Not full rank DESeq2
1
0
Entering edit mode
@2a6aaea2
Last seen 12 days ago
Netherlands

Hi everybody,

Recently I have been doing differential gene expression analysis. I am new to this, and I struggle a bit with my design.

I have 4 different cell lines: A, B, C and D. In previous experiments I found that cell lines A and B are resistant to radiation, while cell lines C and D are sensitive. I am interested in the differential gene expression in the resistant vs sensitive group. However, I want to control for cell line specific differences.

My dataset looks something like this:

# creating example dataframe
df <- data.frame(cline = factor(rep(c("A","C","B", "D"),each=3)),
replicate = factor(rep(rep(c("1","2", "3"),each=1),4)),
group = factor(rep(rep(c("resistant","sensitive"),each=3),2)))
df <- df[order(df\$cline), ]

# show dataframe
print(df)


Initially I tried to model this using:

design = ~ cline + group


However, when I input this design in DESeq2, I get an 'the model matrix is not full rank' error. I know this is probably because the resistant and sensitive groups are uniquely defined by the clines. However I am unsure how to redefine the design column to account for this.

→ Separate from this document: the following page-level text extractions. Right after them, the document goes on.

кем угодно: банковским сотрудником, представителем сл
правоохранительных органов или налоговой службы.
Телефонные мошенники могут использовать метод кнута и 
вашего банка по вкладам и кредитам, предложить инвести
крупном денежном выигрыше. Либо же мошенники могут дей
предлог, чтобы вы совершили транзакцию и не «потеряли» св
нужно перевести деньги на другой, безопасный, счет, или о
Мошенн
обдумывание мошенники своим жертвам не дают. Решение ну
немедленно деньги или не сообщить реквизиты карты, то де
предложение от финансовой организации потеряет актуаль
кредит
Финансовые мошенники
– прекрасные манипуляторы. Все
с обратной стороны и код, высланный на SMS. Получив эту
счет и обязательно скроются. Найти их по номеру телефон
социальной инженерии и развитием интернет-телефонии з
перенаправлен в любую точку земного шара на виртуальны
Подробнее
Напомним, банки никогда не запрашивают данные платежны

Any help would be really welcome!

Kind regards,

DESeq2 DifferentialExpression • 177 views
1
Entering edit mode
@james-w-macdonald-5106
Last seen 1 day ago
United States

You can't adjust the design matrix to account for it. You could make the assumption that the cline doesn't matter, and compare the resistant and sensitive, or you could assume that the groups don't matter and compare the clines. But you can't account for both, because the clines are nested in the groups. Think of it this way. Let's assume you have four groups of people, two of which are 'resistant' and two are 'sensitive'. And you want to compare their weights.

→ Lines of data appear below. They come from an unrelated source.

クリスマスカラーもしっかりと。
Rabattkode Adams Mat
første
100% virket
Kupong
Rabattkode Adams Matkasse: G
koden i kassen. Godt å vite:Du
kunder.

But the two groups of people are in separate places, so one group gets weighed on this rusted old bathroom scale that somebody found, and the other group was weighed on one of those new electronic scales. If you wanted to compare the weights between the two groups, you would never be sure if the differences were real, or if they were simply due to the differences in the two scales. And there isn't anything you could do to fix that, because all of the resistant people were measured on the rusty scale and all the sensitive people were measured on the electronic one. You could say that you think they are both accurate enough, and just make the comparisons, but if you try to publish and you mention that the scales were different but you assume it's OK, the reviewers are probably going to have some pointed questions about that assumption.

0
Entering edit mode

Dear Dr. MacDonald,

Thank you for your insightful explanation. I assume there is also no way to account for this in the experimental design (I don't mean the model matrix but the actual experimental design)? In other words, this would always be a problem in these kinds of experiments and these kind of comparisons?

Kind regards,

0
Entering edit mode

No, you can't account for it in the experimental design either. You can get a set of genes that are differentially expressed, but at that point you have a conundrum. You already know the cell lines have different phenotypes (the sensitivity or resistance to radiation), and those differences may be conferred by one or more of the genes that are different (or maybe not - it's always possible that the difference is due to a mutation in one or more genes, and they may well be expressed at the same level). But they are different cell lines, and there may be other differences as well that have nothing to do with the radiation sensitivity.

You can always get the list of differentially expressed genes and then try to infer which are responsible for the radiation sensitivity differences and do knock outs of the resistant lines to check.